### [Passage shown]
%%

Hacker News new | past | comments | ask | show | jobs | submit login

Malthus introduced exponential growth rates, but not equilibria; he assumed a runaway growth would lead to collapse. Logistic functions, which describe equilibrium-finding, were introduced by Pierre Verhulst.

http://en.wikipedia.org/wiki/Pierre_Fran%C3%A7ois_Verhulst

John von Neumann and John Nash deserve some credit for founding game theory; in particular the strategies described are minimax strategies, introduced by von Neumann.

http://en.wikipedia.org/wiki/Minimax




I agree that these aren't Malthusian, and some aren't even true. The ones that are true seem to exemplify incentives and constraints. When you have an incentive to do more, you do more until either the incentive (marginal_benefit - marginal_cost) or your ability to do a little more fades to zero. When the incentives or constraints change, the behavior adapts accordingly. A Malthusian collapse is a special case that is not relevant to most situations of incentives and constraints.


But the reason that Malthus' doom-mongering hasn't come to pass is because he failed to consider that there was sufficient incentive for people to find alternatives, such that they could skirt the constraints.

Malthus said that the carrying capacity of Earth is limited to X because of finite arable land (and so on). But then humans came up with irrigation, and crop rotation, and terracing, and selective breeding, and fertilizers and insecticides, and powered machinery, etc., all of which allowed the Earth to provide for ever-increasing numbers of people.

Malthus saw humanity as limited to subsistence dirt farming, but the people saw the ability to prosper, have large families, etc., as sufficient incentive to invent alternatives. The incentives didn't change, and the constraints only changed so far as did the body of human knowledge.


> But the reason that Malthus' doom-mongering hasn't come to pass is because he failed to consider that there was sufficient incentive for people to find alternatives, such that they could skirt the constraints.

No, his doom-mongering was wrong because the alternative to collapse he laid out as improbable - 'moral restraint' - turned out to actually happen, leading to the very strange phenomenon known as the 'demographic transition'. Which we still don't understand why it happened, how long it will last, or where it will break down and how, so I don't blame Malthus.

I do blame Internet commenters facilely writing off Malthus as falsified by technology. Go actually read his essays! No, some geometric improvements in irrigation and fertilizers do not disprove him. Agriculture is not expanding exponentially: what happened was the population stopped growing as fast as it could. That is all.


the population stopped growing as fast as it could. That is all.

No. Population growth has slowed, but not stopped.

%%

### [Records supplied]
%%

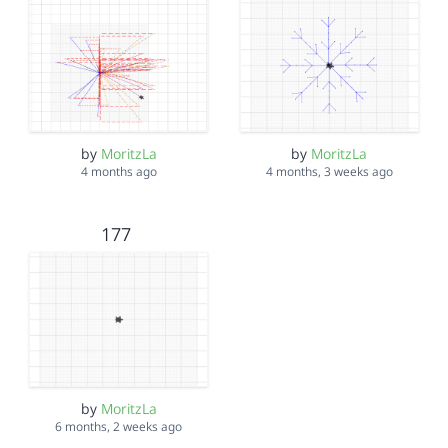
by
MoritzLa
by
MoritzLa
4 months ago
4 months, 3 weeks ago
177
by
MoritzLa
6 months, 2 weeks ago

%%

### [Exercise goal]
Rewrite the Hacker News discussion from "No, his doom-mongering" to "don't blame Malthus.", putting "fertility decline" in place of "demographic transition". Answer using only the Hacker News discussion, not the entries.

### [Problem solution]
No, his doom-mongering was wrong because the alternative to collapse he laid out as improbable - 'moral restraint' - turned out to actually happen, leading to the very strange phenomenon known as the 'fertility decline'. Which we still don't understand why it happened, how long it will last, or where it will break down and how, so I don't blame Malthus.